Urubus na Bienal
Bandeira Branca, uma obra do artista Nuno Ramos, que ocupava o vão central do prédio que recebeu a 29ª Bienal de São Paulo causou muita polêmica. A instalação de Nuno Ramos, com três urubus em cativeiro, foi alvo de protesto e teve o muro pichado com a frase “liberte os urubus”.
O protesto acusava supostos maus tratos nos animais, que estavam cercados por uma rede de proteção.
Embora a fundação Bienal tenha conseguido a autorização do Ibama para o transporte e o manejo das aves que pertenciam ao Parque dos Falções, em Sergipe, o Ibama resolveu revogar a licença e pediu a retirada das aves com a justificativa de que o ambiente era fechado, sem incidência de sol e com excesso de barulho.
Primeiramente, as aves estavam sendo bem tratadas, pois já eram criadas em cativeiro no parque ao que pertenciam e eram acompanhadas diariamente por um criador. Além disso, a instalação da Bienal foi inspecionada por um médico veterinário antes das aves serem levadas.
Em segundo lugar, porque as pessoas estavam protestando sobre o trabalho de um artista que tem toda liberdade de expressão, além de ter a permissão do Ibama? As aves estavam sendo tratadas melhores do que muita gente, que todo dia morre de fome e são exploradas e assediadas. Porque estas mesmas pessoas não se preocupam com tais problemas sociais? “eu poderia segurar uma faixa 'Solte o animais', isto não é protegê-los. Porque as pessoas não se juntam aos voluntários para tratar os animais?” questionou José Percílio Menezes, fundador do Parque dos Falções.

━━━━━━━━━━━━━━━━━━━━

» EXERCÍCIOS PROPOSTOS:
A: No texto sobre os urubus na Bienal, que frase foi pichada no muro da instalação?
B: Liste todas as justificativas que o Ibama deu para revogar a licença, conforme o texto sobre os urubus na Bienal.
As entradas não têm nenhuma relação com estes exercícios.

Dados de compreensão de documentos:
━━━━━━━━━━━━━━━━━━━━

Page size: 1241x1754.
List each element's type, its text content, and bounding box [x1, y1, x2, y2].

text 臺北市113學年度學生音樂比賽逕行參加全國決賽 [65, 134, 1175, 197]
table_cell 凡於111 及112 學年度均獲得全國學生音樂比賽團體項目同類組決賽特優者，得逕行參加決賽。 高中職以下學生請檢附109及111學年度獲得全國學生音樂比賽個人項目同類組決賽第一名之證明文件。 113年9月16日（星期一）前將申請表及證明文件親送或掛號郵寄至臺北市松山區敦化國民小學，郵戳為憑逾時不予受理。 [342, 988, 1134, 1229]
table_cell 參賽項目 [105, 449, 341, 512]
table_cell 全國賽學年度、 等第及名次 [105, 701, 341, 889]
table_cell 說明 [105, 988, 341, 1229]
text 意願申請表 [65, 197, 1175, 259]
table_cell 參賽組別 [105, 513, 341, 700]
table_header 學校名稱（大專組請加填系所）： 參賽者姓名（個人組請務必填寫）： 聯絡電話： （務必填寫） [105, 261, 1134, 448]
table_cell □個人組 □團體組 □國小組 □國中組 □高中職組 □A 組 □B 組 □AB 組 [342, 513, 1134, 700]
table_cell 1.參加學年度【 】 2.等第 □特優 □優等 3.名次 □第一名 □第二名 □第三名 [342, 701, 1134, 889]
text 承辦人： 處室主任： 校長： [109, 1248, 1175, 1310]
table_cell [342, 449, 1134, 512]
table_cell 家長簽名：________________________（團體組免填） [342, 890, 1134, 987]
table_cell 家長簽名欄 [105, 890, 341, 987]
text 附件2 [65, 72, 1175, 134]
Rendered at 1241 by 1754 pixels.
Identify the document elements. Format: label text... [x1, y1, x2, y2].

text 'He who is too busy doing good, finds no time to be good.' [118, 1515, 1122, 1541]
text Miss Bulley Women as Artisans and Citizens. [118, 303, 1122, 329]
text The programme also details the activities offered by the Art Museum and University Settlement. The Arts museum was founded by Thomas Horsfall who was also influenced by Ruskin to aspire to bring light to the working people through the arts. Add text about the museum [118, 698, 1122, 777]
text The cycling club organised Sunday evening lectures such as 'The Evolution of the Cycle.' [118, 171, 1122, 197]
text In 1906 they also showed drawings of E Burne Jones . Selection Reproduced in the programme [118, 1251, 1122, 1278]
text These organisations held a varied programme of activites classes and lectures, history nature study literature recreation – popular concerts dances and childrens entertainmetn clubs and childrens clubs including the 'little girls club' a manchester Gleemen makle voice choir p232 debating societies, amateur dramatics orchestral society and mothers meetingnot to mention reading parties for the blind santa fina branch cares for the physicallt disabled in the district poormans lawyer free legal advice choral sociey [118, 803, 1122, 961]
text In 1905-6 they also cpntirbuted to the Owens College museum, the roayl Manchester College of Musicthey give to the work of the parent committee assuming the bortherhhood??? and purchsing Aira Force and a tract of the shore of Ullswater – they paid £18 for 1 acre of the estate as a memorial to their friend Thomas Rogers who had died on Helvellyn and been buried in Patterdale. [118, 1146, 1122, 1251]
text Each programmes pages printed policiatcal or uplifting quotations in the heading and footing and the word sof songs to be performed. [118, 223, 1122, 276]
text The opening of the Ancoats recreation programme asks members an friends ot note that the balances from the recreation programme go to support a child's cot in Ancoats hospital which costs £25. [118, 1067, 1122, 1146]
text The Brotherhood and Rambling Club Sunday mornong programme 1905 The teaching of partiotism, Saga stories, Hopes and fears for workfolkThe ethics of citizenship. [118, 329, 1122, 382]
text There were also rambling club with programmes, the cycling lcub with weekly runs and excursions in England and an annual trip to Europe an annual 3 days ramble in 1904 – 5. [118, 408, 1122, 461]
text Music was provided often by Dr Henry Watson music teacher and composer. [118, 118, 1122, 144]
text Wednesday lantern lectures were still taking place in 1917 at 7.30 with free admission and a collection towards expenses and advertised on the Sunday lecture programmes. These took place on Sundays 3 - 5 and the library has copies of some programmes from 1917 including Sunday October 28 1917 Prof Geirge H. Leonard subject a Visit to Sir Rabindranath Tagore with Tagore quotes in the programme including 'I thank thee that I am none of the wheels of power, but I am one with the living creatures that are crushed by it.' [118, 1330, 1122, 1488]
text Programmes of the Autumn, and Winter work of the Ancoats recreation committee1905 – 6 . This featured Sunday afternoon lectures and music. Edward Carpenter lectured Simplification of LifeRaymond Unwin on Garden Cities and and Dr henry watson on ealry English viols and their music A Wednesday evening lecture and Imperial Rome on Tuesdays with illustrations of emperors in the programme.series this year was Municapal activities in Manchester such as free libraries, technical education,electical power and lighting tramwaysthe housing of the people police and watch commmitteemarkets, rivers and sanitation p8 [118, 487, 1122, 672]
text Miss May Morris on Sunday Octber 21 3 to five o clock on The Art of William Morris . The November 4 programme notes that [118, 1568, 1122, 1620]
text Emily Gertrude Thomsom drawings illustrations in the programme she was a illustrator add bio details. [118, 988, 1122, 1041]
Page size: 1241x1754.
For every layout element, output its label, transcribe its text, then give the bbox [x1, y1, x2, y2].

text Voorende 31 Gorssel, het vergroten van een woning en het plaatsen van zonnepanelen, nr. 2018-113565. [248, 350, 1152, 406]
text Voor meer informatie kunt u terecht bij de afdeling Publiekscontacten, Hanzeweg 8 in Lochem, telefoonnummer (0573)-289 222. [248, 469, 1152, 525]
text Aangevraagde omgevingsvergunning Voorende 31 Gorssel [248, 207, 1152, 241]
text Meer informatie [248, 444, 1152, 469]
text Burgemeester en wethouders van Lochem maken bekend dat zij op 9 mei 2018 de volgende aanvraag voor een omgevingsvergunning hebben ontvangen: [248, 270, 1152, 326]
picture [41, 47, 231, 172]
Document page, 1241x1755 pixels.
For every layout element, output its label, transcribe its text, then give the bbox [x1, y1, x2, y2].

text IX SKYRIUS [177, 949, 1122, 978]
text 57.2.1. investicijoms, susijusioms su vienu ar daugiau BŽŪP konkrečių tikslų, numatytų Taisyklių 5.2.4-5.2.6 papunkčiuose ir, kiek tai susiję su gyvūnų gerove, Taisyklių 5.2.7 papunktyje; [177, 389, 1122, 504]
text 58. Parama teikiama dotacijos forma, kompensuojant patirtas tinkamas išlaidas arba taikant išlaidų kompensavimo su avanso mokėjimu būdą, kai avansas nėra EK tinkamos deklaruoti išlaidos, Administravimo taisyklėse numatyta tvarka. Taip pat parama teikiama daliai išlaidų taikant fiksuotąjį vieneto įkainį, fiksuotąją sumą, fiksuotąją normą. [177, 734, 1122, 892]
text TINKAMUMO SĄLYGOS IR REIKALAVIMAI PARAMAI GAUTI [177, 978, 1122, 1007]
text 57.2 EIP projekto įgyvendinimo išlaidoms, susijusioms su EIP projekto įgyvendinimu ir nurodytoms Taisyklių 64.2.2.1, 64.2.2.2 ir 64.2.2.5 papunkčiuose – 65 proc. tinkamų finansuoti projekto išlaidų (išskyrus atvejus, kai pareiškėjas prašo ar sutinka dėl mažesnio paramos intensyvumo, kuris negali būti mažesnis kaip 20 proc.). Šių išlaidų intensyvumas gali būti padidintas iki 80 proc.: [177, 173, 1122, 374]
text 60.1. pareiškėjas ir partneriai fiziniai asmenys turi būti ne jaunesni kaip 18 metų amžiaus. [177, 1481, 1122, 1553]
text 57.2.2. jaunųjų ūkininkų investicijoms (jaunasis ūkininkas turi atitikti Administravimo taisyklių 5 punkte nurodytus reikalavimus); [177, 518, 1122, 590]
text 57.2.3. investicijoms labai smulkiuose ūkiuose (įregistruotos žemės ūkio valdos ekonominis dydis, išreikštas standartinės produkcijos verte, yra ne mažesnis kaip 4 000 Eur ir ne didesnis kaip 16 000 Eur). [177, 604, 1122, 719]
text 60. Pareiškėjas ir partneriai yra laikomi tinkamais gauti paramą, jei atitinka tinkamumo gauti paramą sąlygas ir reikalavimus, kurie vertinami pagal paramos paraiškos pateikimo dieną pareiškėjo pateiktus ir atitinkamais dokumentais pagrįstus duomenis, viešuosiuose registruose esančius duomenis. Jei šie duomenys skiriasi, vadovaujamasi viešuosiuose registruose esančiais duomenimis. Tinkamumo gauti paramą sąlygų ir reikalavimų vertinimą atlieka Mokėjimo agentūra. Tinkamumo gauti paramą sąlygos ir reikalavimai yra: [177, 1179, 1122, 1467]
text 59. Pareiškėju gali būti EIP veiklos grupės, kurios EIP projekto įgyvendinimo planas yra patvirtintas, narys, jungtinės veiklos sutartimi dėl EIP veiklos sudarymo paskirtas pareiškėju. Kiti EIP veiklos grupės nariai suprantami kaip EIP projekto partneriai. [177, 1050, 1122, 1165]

━━━━━━━━━━━━━━━━━━━━

» SUAS RESPOSTAS:
A: “liberte os urubus”

B:
- O ambiente era fechado.
- Não havia incidência de sol.
- Havia excesso de barulho.